Saturday, Day 13, I woke up feeling so discouraged. Everything just felt off, and I felt very weak. I was halfway through the antibiotic, and I expected to start feeling better. But I still coughed a lot and didn't have much energy to anything. A friend texted me to see how I was doing, not knowing I was even sick. When I told her, she exclaimed that had she known, she would have been doing anything to help, bringing over food, etc. She's a fellow second grade teacher, so I asked for help with my Math lessons for the upcoming week, as we're starting a very critical unit that I had no energy to make worthwhile videos for my kids. She said she'd e-mail them to me, which actually took a huge load off my shoulders. About two hours later, she also showed up at the door with three bowls of hot, ready to eat soup. I downed one bowl, and then downed a second one, too! I hadn't eaten that much or that good of food in an entire week, or had the appetite to do so. It truly warmed my spirits and really started setting off a chain reaction. A few hours later, I started noticing many of my symptoms lessening and I had energy to get up and clean up the disaster of a bedroom I've been living in. Plus I watched some really cute movies. My spirits lifted for the first time all week.

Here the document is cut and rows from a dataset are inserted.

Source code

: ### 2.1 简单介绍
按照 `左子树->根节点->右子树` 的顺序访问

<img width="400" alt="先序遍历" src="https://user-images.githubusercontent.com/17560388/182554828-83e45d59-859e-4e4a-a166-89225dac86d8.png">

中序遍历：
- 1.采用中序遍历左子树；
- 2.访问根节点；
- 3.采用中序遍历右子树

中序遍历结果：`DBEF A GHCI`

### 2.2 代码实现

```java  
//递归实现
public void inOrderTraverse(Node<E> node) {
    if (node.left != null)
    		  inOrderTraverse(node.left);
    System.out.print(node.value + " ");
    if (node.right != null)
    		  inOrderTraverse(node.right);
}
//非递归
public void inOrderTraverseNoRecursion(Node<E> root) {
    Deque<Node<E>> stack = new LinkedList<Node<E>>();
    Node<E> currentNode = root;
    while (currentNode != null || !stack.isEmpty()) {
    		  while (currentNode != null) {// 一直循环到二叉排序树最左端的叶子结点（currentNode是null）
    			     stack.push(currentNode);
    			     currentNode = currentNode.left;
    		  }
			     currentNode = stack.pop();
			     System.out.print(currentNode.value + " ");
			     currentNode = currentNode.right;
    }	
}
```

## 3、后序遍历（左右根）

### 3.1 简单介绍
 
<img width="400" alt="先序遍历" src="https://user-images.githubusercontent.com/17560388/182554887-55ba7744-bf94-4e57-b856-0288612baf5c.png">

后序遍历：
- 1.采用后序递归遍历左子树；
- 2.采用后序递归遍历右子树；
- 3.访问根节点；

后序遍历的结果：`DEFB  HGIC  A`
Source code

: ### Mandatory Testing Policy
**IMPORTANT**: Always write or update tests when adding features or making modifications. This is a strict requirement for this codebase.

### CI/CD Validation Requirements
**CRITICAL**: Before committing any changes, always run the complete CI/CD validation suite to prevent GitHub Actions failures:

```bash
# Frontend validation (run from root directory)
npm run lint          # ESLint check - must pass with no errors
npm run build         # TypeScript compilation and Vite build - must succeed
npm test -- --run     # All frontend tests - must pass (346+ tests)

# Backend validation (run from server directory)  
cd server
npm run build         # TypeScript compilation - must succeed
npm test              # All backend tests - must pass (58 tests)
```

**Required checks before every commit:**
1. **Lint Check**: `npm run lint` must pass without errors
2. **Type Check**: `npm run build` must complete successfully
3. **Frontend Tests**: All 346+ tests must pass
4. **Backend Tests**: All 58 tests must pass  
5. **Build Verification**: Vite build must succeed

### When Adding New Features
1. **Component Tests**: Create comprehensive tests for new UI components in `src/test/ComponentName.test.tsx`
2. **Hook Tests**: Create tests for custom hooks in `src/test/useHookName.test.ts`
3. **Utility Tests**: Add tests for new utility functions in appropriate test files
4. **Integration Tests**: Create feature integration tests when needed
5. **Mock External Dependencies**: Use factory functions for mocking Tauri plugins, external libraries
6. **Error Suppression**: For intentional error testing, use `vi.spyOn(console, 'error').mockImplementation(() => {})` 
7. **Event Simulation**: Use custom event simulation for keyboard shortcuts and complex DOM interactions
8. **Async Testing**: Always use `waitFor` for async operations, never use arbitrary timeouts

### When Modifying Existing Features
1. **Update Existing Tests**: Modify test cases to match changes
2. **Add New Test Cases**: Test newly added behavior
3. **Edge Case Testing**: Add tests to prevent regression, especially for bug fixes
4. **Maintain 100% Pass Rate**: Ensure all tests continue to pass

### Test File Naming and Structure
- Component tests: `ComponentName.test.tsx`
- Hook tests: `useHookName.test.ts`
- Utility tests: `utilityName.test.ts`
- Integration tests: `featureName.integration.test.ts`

Sunday I woke up feeling so different. Good, actually. I hadn't had a fever all night. I barely had much of a cough left. My oxygen continued to improve. My mouth wasn't dry. I was HUNGRY and craved real food. I woke up requesting my third bowl of soup and then sent my son to McDonald's to get me a cheeseburger and fries. I was so excited to feel like I was finally getting better. Perhaps the worst was finally behind me. I went from taking round the clock fever reducer meds to stretching it out further between doses. What a difference that made in how well I slept, not having to constantly reminder what time I took what and if I had enough in my stomach at the time I took it. It also made a big difference in how I felt this morning, Monday, when I woke up to take my last dose of the antibiotic. 

So here I am, Monday afternoon, day 15, trying to get through the day without any fever meds for 24 hours so I can be released from this quarantine in my bedroom. I am longing for fresh air and the chance to open the door to let some better ventilation in. And to sit with my family in the living room! David put up the Christmas tree for me, and I haven't even been able to enjoy it yet. I was originally told I could go back to work by Wednesday as long as I'm fever free for 3 days, but that doesn't look like it's going to happen (nor am I anywhere near ready to face the chaos of school on my minimal strength.) This took a LOT out of me.

Here's to hoping the end is very near. If it's not as near as tomorrow, I'm just thankful to be regaining my energy and my strength. As of two days ago, the thought of sitting long enough to even write this post was more than I could manage. 

One day at a time. I have a lot of strength to rebuild. 

Mask up, people. This sickness is nothing to play around with.